On this first day of winter -- blah -- it's worth reflecting on how great we have it in Charleston when it comes to opportunities to be active in the beauty of the Lowcountry.
As we take a hiatus from our event-packed calendar and set goals for fun and fitness in 2012, it's important to know that kindred spirits surround us. Besides the abundance of activities and events in the area, we also have plenty of organizations that provide support and camaraderie in our passions of choice.
Most have nominal membership fees that are barely more than the cost of a yearly magazine subscription. And some clubs and groups in Charleston have been around for decades.
Perhaps the most unlikely club to form in the mountainless, snowless Lowcountry is one devoted to downhill skiing.
But in January 1971, nearly 100 avid downhillers in Charleston formed the Greater Charleston Ski Club, not only to take trips to the mountains, but to bond over warmer activities right here, such as river floating, kayaking and bowling.
While the club, like many, already has held its holiday party, its membership party is Jan. 25 at Red's Ice House. And it has a bunch of trips in the works for the new year.
Formed a year later, in 1972, the Coastal Cyclists has not only hosted a variety of weekly rides and annual events but also has been an advocate for safety and cycling education, partnering with groups such as Charleston Moves, Palmetto Cycling Coalition and the League of American Bicyclists, along with racing teams.
Its membership offers a wealth of knowledge about local cycling routes and issues, and actively taps the power of electronic mailing list services.
Running since '77
The fruits of the Charleston Running Club, formed in 1977, bore quickly with the first running of the Cooper River Bridge Run in the spring of 1978.
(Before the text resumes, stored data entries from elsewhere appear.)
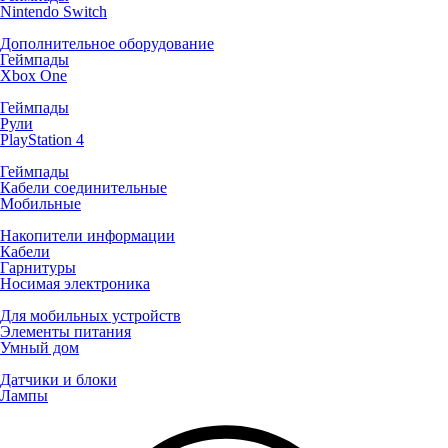
Nintendo Switch
Дополнительное оборудование
Геймпады
Xbox One
Геймпады
Рули
PlayStation 4
Геймпады
Кабели соединительные
Мобильные
Накопители информации
Кабели
Гарнитуры
Носимая электроника
Для мобильных устройств
Элементы питания
Умный дом
Датчики и блоки
Лампы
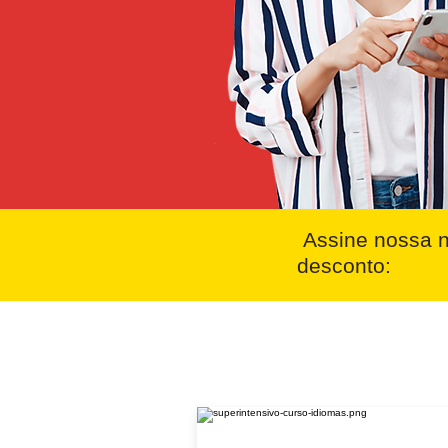
Assine nossa n
desconto:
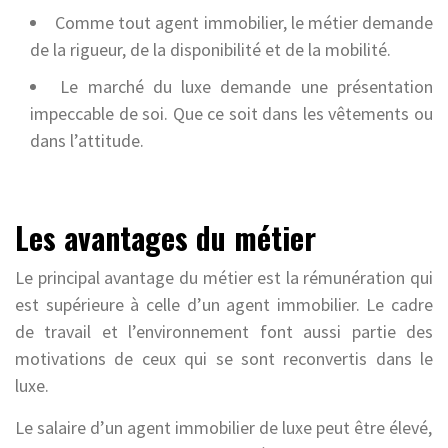
Comme tout agent immobilier, le métier demande
de la rigueur, de la disponibilité et de la mobilité.
Le marché du luxe demande une présentation
impeccable de soi. Que ce soit dans les vêtements ou
dans l’attitude.
Les avantages du métier
Le principal avantage du métier est la rémunération qui
est supérieure à celle d’un agent immobilier. Le cadre
de travail et l’environnement font aussi partie des
motivations de ceux qui se sont reconvertis dans le
luxe.
Le salaire d’un agent immobilier de luxe peut être élevé,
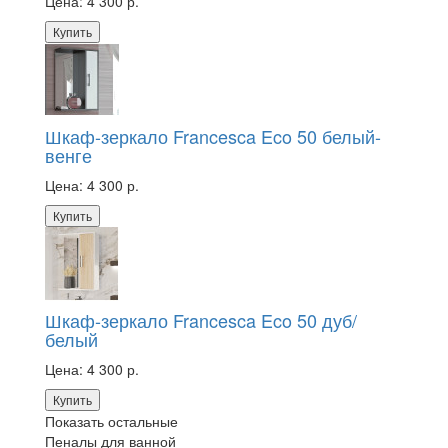
Цена:
4 300 р.
Купить
Шкаф-зеркало Francesca Eco 50 белый-
венге
Цена:
4 300 р.
Купить
Шкаф-зеркало Francesca Eco 50 дуб/
белый
Цена:
4 300 р.
Купить
Показать остальные
Пеналы для ванной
While it now has a minor role in the Bridge Run and another race it created, the Kiawah Island Marathon, the club remains an active part of running in the area.
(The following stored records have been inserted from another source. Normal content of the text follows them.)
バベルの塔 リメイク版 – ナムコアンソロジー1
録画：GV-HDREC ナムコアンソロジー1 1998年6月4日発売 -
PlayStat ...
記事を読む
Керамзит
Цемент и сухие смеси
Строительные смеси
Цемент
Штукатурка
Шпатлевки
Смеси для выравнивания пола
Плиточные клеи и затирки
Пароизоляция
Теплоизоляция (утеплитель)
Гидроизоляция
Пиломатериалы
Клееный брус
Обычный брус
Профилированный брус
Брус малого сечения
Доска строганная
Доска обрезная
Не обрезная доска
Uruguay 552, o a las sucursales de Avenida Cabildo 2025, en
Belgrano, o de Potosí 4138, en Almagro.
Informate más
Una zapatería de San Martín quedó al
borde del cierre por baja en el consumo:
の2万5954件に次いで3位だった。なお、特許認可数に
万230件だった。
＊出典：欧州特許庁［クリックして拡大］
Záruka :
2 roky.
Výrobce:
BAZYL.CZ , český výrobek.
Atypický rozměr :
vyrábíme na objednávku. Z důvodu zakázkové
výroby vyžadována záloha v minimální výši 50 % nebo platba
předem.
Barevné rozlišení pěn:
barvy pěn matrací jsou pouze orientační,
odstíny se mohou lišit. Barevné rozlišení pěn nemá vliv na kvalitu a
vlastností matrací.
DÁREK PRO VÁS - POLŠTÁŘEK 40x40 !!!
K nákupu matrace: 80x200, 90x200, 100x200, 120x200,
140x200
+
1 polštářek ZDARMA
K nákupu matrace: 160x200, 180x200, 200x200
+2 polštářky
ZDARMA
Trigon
The club organizes two races, the Charlie Post Classic 15K/5K and the Floppin' Flounder 5K, and often holds monthly "socials" with or without guest speakers.
The area stays warm enough in winter for most hardy kayakers to enjoy paddling year-round in coastal rivers, creeks, swamps and lakes. And the Lowcountry Paddlers often get together for day and weekend trips.
The club also holds monthly meetings at Providence Baptist Church on Daniel Island, plus occasional social events throughout the year.
While Charleston's surfing epicenter is The Washout on Folly Beach, new leadership in the Eastern Surfing Association's Southern South Carolina District is hoping to recognize surfing opportunities, particularly for longboard and paddleboards, on the Isle of Palms.
ESA holds all its contests, including the Governor's Cup state championship, on Folly because surfing conditions there tend to be the best in the area.
Another group, the more seasoned Carolina Coast Surf Club, meets once a year on the Isle of Palms for a surfing reunion.
While the Sierra Club is known by many as an advocacy group, it has another arm: getting people into nature via outings.
The Robert Lunz Group of the Sierra Club regularly holds outings to the wilder parts of the Greater Charleston area, along with regular monthly meetings and social gatherings.
Let's meet up
With a new generation of enthusiasts, the club structure can be a bit more virtual (i.e. meet-up groups), even if people still gather informally on local beaches and waterways.
The Charleston Kitesurfing Association formed to encourage and promote safe and respectful kitesurfing and kiteboarding.